# DATA RECORDS
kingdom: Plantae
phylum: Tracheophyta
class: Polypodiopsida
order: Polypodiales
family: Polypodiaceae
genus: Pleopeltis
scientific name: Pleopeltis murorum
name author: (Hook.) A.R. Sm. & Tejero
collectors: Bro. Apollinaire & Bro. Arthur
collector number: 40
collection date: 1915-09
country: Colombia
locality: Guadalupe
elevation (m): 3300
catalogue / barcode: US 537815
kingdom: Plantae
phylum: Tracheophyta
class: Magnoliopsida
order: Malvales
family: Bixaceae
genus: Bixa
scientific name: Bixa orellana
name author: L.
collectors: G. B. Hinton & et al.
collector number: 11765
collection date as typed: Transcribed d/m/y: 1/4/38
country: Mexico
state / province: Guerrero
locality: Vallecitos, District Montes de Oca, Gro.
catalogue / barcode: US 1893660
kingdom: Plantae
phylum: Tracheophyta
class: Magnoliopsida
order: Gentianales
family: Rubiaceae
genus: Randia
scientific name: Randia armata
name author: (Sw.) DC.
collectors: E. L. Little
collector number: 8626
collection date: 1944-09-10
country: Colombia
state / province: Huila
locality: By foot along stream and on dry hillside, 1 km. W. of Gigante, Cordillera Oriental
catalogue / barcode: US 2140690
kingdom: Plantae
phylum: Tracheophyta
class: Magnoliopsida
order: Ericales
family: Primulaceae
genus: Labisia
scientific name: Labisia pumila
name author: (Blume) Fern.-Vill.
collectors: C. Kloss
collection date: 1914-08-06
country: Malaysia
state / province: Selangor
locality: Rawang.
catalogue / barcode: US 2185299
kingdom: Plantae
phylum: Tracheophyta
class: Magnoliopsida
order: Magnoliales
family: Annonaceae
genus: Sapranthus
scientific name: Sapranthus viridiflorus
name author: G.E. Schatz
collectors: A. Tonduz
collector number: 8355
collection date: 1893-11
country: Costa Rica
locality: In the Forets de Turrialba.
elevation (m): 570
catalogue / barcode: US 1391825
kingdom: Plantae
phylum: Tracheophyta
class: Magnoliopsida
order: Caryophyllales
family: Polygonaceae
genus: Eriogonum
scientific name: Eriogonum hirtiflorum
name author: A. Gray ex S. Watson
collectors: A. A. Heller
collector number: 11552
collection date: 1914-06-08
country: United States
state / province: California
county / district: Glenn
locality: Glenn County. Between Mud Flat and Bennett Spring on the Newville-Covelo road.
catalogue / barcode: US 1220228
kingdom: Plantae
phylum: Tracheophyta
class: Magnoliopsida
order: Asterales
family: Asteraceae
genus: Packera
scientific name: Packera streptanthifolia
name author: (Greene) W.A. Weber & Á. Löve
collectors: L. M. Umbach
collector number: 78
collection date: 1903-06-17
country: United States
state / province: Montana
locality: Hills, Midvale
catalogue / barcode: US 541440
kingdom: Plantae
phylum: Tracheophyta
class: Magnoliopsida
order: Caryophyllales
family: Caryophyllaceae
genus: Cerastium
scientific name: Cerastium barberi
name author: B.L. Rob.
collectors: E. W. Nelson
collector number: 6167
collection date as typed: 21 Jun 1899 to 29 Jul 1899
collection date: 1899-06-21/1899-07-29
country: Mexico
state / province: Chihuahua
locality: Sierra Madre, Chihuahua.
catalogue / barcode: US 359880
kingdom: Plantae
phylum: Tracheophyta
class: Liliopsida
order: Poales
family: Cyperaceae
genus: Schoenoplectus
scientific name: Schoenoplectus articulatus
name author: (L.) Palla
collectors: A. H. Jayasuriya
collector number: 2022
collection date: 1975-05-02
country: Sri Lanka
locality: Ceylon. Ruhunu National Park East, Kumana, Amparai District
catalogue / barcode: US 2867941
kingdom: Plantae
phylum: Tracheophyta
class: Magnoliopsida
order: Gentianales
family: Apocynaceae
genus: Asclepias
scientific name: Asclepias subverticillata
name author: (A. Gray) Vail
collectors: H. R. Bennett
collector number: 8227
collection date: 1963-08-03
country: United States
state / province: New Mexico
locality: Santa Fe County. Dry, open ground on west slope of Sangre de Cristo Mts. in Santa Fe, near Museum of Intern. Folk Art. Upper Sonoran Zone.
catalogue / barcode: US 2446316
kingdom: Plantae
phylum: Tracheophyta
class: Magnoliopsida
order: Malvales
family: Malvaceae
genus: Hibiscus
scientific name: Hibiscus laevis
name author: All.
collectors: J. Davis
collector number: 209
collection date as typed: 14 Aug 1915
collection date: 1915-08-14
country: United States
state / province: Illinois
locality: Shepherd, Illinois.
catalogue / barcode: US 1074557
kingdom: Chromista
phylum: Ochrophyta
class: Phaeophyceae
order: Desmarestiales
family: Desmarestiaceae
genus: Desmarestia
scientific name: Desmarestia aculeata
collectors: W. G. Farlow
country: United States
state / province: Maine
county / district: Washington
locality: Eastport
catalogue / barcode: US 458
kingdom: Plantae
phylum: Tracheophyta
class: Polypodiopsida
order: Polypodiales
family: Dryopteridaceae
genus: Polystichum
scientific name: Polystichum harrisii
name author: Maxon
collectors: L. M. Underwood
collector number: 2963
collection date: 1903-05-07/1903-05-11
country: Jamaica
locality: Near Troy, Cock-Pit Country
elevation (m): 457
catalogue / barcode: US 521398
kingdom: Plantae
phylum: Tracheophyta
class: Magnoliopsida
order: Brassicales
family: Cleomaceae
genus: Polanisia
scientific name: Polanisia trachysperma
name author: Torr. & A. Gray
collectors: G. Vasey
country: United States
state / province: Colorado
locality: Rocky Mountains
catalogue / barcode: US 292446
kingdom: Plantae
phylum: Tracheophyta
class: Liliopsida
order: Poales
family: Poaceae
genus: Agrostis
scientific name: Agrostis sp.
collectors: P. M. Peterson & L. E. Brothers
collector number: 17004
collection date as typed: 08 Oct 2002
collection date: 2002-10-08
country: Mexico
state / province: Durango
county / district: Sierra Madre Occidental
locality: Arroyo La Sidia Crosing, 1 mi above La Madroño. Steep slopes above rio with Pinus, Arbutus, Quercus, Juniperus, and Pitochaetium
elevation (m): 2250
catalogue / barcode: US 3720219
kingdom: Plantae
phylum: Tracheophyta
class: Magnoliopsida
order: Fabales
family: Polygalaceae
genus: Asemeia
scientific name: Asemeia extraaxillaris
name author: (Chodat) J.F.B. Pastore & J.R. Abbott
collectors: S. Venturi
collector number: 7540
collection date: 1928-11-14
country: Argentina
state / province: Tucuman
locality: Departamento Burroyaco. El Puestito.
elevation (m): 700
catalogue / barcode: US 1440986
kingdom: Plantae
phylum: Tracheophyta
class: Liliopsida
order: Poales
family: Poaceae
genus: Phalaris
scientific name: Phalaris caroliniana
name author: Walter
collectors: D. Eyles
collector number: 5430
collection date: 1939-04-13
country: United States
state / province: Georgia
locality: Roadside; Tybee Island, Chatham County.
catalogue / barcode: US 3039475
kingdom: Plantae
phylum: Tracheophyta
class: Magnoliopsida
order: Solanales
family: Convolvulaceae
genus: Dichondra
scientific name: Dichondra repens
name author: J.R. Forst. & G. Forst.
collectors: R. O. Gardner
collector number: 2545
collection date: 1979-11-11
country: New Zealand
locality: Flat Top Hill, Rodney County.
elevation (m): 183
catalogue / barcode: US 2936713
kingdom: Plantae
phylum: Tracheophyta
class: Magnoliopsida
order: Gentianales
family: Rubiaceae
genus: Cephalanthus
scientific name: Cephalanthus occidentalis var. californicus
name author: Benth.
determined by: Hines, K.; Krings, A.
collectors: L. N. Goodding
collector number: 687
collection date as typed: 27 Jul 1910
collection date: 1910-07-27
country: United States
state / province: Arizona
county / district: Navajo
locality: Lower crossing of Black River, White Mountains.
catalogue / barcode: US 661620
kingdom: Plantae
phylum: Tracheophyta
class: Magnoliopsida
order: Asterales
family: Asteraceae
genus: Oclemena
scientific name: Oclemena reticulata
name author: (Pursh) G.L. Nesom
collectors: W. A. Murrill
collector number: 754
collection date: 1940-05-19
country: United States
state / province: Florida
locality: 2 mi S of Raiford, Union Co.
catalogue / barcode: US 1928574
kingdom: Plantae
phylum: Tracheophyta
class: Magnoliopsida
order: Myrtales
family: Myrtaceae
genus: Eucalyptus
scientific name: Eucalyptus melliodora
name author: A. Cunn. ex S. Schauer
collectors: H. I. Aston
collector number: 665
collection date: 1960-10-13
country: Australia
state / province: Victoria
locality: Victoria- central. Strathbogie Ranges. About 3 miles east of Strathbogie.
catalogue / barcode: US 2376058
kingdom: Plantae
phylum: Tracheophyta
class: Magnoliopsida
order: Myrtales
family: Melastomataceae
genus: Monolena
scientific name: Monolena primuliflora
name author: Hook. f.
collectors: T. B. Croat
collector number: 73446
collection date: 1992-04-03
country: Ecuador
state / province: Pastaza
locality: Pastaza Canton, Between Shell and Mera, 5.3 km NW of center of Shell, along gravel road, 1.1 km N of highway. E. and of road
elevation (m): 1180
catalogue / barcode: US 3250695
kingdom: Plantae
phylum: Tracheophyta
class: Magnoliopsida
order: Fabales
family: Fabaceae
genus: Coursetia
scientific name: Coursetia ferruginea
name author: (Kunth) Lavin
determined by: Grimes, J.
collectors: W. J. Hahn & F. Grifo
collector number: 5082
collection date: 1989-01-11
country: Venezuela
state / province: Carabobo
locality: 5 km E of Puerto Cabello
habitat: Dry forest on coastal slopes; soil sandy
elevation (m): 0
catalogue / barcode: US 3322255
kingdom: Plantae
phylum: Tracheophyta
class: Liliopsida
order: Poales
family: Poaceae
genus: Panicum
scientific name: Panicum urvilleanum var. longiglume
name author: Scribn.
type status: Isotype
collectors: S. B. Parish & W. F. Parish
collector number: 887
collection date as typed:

# REQUEST
Copy the data word for word, starting at the first line and ending with the line that contains "locality: Vallecitos, District".

# RESPONSE TO THIS EXERCISE
kingdom: Plantae
phylum: Tracheophyta
class: Polypodiopsida
order: Polypodiales
family: Polypodiaceae
genus: Pleopeltis
scientific name: Pleopeltis murorum
name author: (Hook.) A.R. Sm. & Tejero
collectors: Bro. Apollinaire & Bro. Arthur
collector number: 40
collection date: 1915-09
country: Colombia
locality: Guadalupe
elevation (m): 3300
catalogue / barcode: US 537815
kingdom: Plantae
phylum: Tracheophyta
class: Magnoliopsida
order: Malvales
family: Bixaceae
genus: Bixa
scientific name: Bixa orellana
name author: L.
collectors: G. B. Hinton & et al.
collector number: 11765
collection date as typed: Transcribed d/m/y: 1/4/38
country: Mexico
state / province: Guerrero
locality: Vallecitos, District Montes de Oca, Gro.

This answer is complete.